Breakthrough in CAR-T Cell Therapy Manufacturing
Researchers at Case Western Reserve University have developed a novel device called CAPGLO that could significantly reduce the cost of manufacturing CAR-T cell therapy, making this life-saving immunotherapy more accessible to cancer patients. The technology uses a “capture and glow” mechanism, where T cells are captured using a magnetic field and visualized with fluorescent tags.

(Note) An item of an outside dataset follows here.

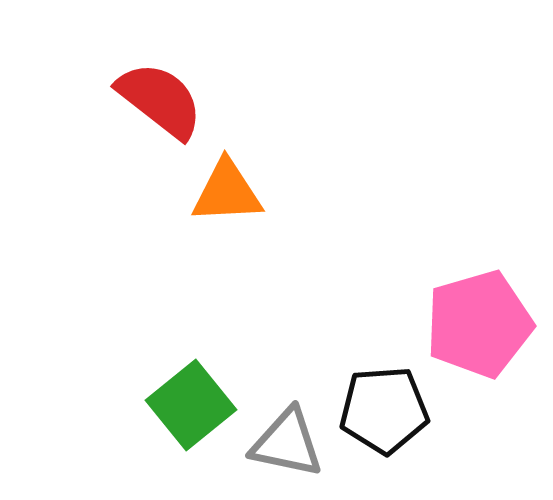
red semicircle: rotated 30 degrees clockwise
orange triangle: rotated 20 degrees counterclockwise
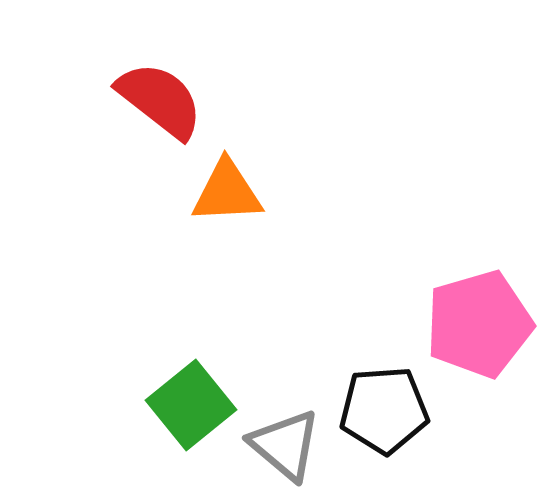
gray triangle: moved 2 px left, 2 px down; rotated 28 degrees clockwise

Currently, CAR-T cell therapy manufacturing involves extracting T cells from a patient’s blood through leukapheresis, a costly procedure requiring the removal, processing, and replacement of a large amount of blood – typically 2-4 times the patient’s total blood volume. In contrast, CAPGLO requires only about half a pint of blood, similar to a standard blood donation.
The CAPGLO technology involves coating magnetic beads with a protein designed to bind to T cells in a blood sample. The magnetized T cells are then separated from other plasma cells using a magnetic field and imaged with fluorescent microscopy. Once isolated, the beads can be removed, leaving a sample ready for chimeric antigen transduction.

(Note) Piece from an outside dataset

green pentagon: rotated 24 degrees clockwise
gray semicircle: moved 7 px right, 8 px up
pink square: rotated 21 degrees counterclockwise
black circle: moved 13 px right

This innovation is part of a broader effort to make CAR-T cell therapy more efficient and affordable. Previous work led by David Wald, MD, PhD, has developed an ultrafast CAR-T manufacturing process that reduces the production time from two weeks to less than a day. This process has already been used to treat 14 patients, with 13 achieving complete remission and reporting fewer side effects.

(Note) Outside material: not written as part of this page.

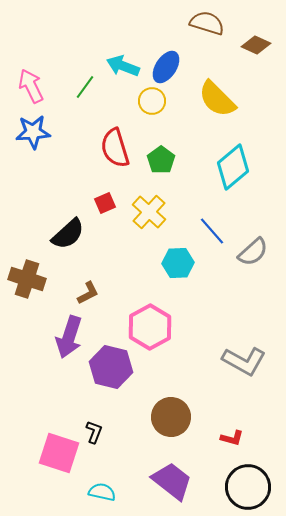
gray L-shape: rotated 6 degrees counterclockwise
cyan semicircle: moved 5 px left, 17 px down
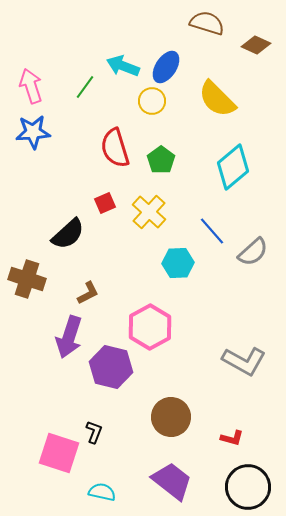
pink arrow: rotated 8 degrees clockwise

The potential impact of CAPGLO is significant. According to Robert Brown, PhD, distinguished university professor at Case Western, the technology could bring down manufacturing costs from hundreds of thousands of dollars to just a few hundred dollars per dose. This reduction in cost, combined with the faster production time, could make CAR-T cell therapy a more viable first-line treatment option for cancer patients.
“I hope that we could bring the cost of immunotherapy down so it could be first-line therapy rather than end-stage treatment,” said Susann Brady-Kalnay, PhD, professor of brain tumor research at Case Western and a member of the Case Comprehensive Cancer Center. “For some people, this is a curative therapy. For others, it offers significant survival benefits. We need to make it more accessible to everyone.”
While further development is needed to make CAPGLO compact enough for lab use, the potential benefits are substantial. By reducing costs and increasing accessibility, this technology could revolutionize the field of cancer immunotherapy.